Alan told Greenie that George had been fairly quiet for much of the
trip. The heat and all the driving had made him sleepy, though he had
enjoyed running freely around the ruins of Chaco Canyon. "He does
love this dog," Alan said.

"Did you have a good time?"

"Oh yes. But I promised him he could tell you about the dance on the
mesa and the bison heads in the hotel."

A band of rosy skin lay across Alan's nose, from one cheek to the
other. Greenie was glad to see him look so alive, so out in the world.

"I brought you something," he said.

She lifted the lid of a white box. It contained a turquoise necklace: a
string of rough beads, pitted like moons, in various shades of green. She
held the coiled necklace in her palm. "It's gorgeous," she said. "Is it
old?" She fastened it behind her neck before she realized that he had
hoped to perform this intimate task.

"Yes, but it's not pawn," said Alan. "I couldn't get over all those
pawnshops filled with all that exquisite jewelry. It gave me the creeps."

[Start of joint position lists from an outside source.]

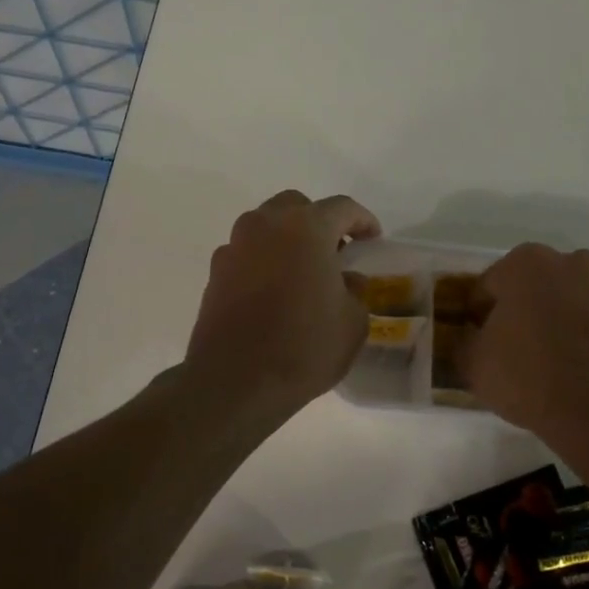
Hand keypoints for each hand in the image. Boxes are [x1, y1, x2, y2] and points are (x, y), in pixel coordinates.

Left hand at [184, 190, 381, 413]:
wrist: (235, 381)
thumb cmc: (304, 347)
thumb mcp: (352, 322)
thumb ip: (355, 291)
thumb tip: (346, 279)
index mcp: (306, 228)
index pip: (342, 208)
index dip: (362, 220)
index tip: (373, 239)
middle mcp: (266, 225)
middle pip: (297, 207)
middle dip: (319, 222)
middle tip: (335, 252)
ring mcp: (235, 246)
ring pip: (266, 226)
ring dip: (287, 239)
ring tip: (303, 271)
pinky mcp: (215, 272)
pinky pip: (247, 253)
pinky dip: (264, 261)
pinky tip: (274, 291)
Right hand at [464, 244, 588, 432]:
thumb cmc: (528, 377)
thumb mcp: (472, 363)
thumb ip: (463, 341)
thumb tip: (469, 338)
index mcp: (528, 263)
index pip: (491, 285)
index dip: (482, 315)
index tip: (482, 342)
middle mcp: (578, 262)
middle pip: (544, 286)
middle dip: (534, 310)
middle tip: (526, 351)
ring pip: (587, 301)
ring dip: (576, 320)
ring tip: (568, 365)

"I've heard about that. Even saddles turned in to get money for
booze. That's what they say. It's all for booze. Even those beautiful patterned
blankets."

He touched the beads where they lay against her throat. "I didn't like
the idea of some forsaken heirloom around your neck."

But isn't that what all antiques are? thought Greenie as she looked at
her reflection in the bedroom mirror. Isn't it all discarded, abandoned,
whether by choice or compulsion? She had recently noticed that her red
hair was fading in the sun. She wasn't outdoors a great deal, but she had
lived here now for two seasons and the climate was making its mark.